▸ **İncelenen metin**:
Ayrıca her mizaç kendi rahat ve stres hattında farklı mizaç özelliklerine kayar. Rahat hattı, bireyin rahat hissettiği ve tatmin olduğu aynı zamanda temel arayışlarını gerçekleştirebildiği durumlarda baskın mizacından farklı olarak başka bir mizacın sağlıklı hâline bürünmesidir. Stres hattı ise kişinin stresli olduğu zamanlarda ana mizacından farklı bir mizaç tipinin sağlıksız boyutuna geçmesidir. Stres hattında kişinin mevcut mizacının imkân ve savunma düzenekleri yetersiz kalmıştır dolayısıyla kişi mevcut koşullara psikopatolojik düzeyde uyum sağlamaya çalışır. Daha kolay anlayabilmek adına yandaki şekle bir göz atalım. Güler yüz ile temsil edilen şekil rahat hattını, üzgün yüz ise stres hattını temsil eder. Örneğin, tip 6 rahat hattında tip 9’un sağlıklı boyutundaki davranışları sergilerken stres hattındayken sergileyeceği davranış tip 3’ün sağlıksız boyutu olacaktır.


Tipler bize ne anlatır?


Her ne kadar Enneagram tarafsız olması hasebiyle rakamlarla sembolize edilse de her tip bireylerin en temel ihtiyaç ve arayışları göz önüne alınarak isimlendirilmiş. Örneğin, tip 1-mükemmeliyetçi. Dikkat edilmesi gereken nokta şu mükemmeliyetçi birisi olduğunuzu düşünüyor olabilirsiniz ancak bu sizin tip 1 olduğunuz anlamına gelmez. Ya da başarıya çok önem vermeniz sizin tip 3-başaran olduğunuz anlamına gelmez. Burada devreye iç motivasyonumuz giriyor. “Nasıl yani kafam iyice karıştı.” dediğinizi duyar gibiyim. “Öyleyse tipimizi nasıl bulacağız?” diye sormakta da oldukça haklısınız. İlk başta karışık gibi gözükse de her özellikten bizde bir nebze olduğunu ve baskın olan özelliğimizin tipimizi belirlediğini aklımızda tutarak kendimizi iyi gözlemleyerek işe başlayabiliriz. Bazen kendimize objektif bakamayabiliriz, kimimiz daha iç görü sahibiyken kimimizde bu daha az gelişmiştir. Ancak paniğe gerek yok sahip olduğumuzu düşündüğümüz olumlu ve olumsuz özellikleri tefekkür edebiliriz. Aynı zamanda Enneagram bilgisini doğru öğrenmek bize oldukça fayda sağlayacaktır. Peki, Enneagramın doğru bakış açısını nereden yakalayabiliriz? Enneagramın püf noktalarını bilerek. Yani insan olarak sahip olduğumuz ortak zaafların yanında âdeta direksiyonumuzun başına geçen her şeyimizi, hayata bakışımızdan tutun davranış ve tutumlarımızı kontrol eden temel zaafımızın farkında olarak.

▸ **Ham veriler**:
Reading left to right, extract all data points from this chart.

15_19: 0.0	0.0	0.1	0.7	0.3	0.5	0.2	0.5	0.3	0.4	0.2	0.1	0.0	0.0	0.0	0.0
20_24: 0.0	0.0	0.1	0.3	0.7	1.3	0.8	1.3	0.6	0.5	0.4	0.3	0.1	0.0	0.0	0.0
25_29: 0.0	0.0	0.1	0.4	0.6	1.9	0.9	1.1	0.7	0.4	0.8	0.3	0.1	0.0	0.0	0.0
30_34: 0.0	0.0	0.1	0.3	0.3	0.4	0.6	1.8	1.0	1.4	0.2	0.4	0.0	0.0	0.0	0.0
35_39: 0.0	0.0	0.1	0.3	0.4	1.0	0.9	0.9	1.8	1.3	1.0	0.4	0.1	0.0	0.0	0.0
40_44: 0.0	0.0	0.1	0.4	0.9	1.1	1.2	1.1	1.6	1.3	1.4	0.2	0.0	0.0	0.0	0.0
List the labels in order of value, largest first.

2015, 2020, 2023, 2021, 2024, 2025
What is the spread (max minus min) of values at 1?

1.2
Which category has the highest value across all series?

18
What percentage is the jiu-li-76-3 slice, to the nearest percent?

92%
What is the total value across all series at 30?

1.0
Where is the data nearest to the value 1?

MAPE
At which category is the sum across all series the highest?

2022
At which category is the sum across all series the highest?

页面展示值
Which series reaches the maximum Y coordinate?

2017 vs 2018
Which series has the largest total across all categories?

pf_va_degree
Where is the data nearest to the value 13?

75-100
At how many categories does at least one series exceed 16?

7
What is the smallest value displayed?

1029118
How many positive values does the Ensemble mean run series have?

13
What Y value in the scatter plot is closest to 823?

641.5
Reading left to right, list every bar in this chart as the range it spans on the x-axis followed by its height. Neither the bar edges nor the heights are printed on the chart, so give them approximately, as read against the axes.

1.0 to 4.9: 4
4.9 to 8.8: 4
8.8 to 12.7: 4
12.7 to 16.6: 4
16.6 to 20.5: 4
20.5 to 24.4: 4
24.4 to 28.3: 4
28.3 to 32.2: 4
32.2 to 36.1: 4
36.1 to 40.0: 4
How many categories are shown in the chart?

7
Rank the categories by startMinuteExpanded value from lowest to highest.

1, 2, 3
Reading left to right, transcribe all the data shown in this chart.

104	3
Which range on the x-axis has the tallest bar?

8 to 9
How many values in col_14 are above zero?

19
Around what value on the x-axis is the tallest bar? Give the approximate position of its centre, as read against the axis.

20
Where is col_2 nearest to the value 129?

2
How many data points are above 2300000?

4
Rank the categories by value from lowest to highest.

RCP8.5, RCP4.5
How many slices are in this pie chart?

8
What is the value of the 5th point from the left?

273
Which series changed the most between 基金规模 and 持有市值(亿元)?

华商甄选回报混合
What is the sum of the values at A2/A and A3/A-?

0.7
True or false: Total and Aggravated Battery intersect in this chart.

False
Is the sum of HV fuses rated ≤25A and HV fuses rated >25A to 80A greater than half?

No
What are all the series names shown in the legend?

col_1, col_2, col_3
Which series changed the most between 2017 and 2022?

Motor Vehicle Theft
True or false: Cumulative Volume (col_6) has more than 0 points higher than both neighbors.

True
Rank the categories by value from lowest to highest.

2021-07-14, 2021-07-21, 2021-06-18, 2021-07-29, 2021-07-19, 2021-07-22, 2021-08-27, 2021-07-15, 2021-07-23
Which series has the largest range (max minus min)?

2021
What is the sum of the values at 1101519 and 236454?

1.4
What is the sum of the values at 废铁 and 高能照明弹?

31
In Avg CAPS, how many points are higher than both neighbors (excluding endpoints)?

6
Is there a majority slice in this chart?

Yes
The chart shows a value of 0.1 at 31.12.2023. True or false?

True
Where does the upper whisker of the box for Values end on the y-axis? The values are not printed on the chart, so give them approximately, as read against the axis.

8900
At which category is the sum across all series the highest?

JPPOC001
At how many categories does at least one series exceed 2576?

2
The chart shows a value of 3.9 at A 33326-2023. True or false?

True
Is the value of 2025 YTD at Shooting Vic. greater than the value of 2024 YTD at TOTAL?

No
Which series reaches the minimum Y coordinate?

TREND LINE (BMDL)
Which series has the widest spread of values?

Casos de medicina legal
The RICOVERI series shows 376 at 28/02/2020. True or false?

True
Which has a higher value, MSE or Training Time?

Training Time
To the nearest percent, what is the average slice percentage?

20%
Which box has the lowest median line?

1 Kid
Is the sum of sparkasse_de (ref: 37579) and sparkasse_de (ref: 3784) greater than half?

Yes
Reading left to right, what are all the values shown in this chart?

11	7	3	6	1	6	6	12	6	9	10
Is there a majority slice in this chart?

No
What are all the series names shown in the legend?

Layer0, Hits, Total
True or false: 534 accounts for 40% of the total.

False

▸ **Sorular ve görevler**:
**a)** Enneagram metninde "Ayrıca her mizaç" ifadesinden "sağlıksız boyutu olacaktır." ifadesine kadar olan kısmı aynen yeniden yazın.
**b)** Enneagram metnine göre tip 6, stres hattındayken hangi tipin sağlıksız boyutundaki davranışları sergiler?
**c)** Enneagram metnini son cümlesinden sonra devam ettirerek sürdürün.

▸ **Görev cevapları**:
**a)**
Ayrıca her mizaç kendi rahat ve stres hattında farklı mizaç özelliklerine kayar. Rahat hattı, bireyin rahat hissettiği ve tatmin olduğu aynı zamanda temel arayışlarını gerçekleştirebildiği durumlarda baskın mizacından farklı olarak başka bir mizacın sağlıklı hâline bürünmesidir. Stres hattı ise kişinin stresli olduğu zamanlarda ana mizacından farklı bir mizaç tipinin sağlıksız boyutuna geçmesidir. Stres hattında kişinin mevcut mizacının imkân ve savunma düzenekleri yetersiz kalmıştır dolayısıyla kişi mevcut koşullara psikopatolojik düzeyde uyum sağlamaya çalışır. Daha kolay anlayabilmek adına yandaki şekle bir göz atalım. Güler yüz ile temsil edilen şekil rahat hattını, üzgün yüz ise stres hattını temsil eder. Örneğin, tip 6 rahat hattında tip 9’un sağlıklı boyutundaki davranışları sergilerken stres hattındayken sergileyeceği davranış tip 3’ün sağlıksız boyutu olacaktır.

**b)** Tip 3'ün sağlıksız boyutundaki davranışları sergiler.

**c)**
9 mizaç tipi aslında bizlere 9 temel zaafımız olduğundan bahseder. Temel zaafımızı bizi harekete geçiren motivasyonun farkına vararak bulabiliriz. Kendimize en çok neye canımızın sıkıldığı, nelerden tetiklendiğimiz ve nelere öfkelenip nelere duygusal tepkiler verdiğimiz gibi spesifik soruları yönelttiğimizde doğru sonuca ulaşabiliriz.[8] Elbette Enneagram modeli için oluşturulmuş ve doğru sonuç verebilen testler ve uygulamalar da mevcut. Ayrıca Enneagram merkezli danışmanlık hizmeti veren psikolog ve psikolojik danışmanlar da var. Dilerseniz herkese açık temel Enneagram eğitimlerine de katılabilirsiniz. Piyasadaki kaynaklar da sizlere yardımcı olacaktır. Amaç kendimizi tanımak için mevcut birçok imkândan bizler için en uygun olanları kullanabilmek.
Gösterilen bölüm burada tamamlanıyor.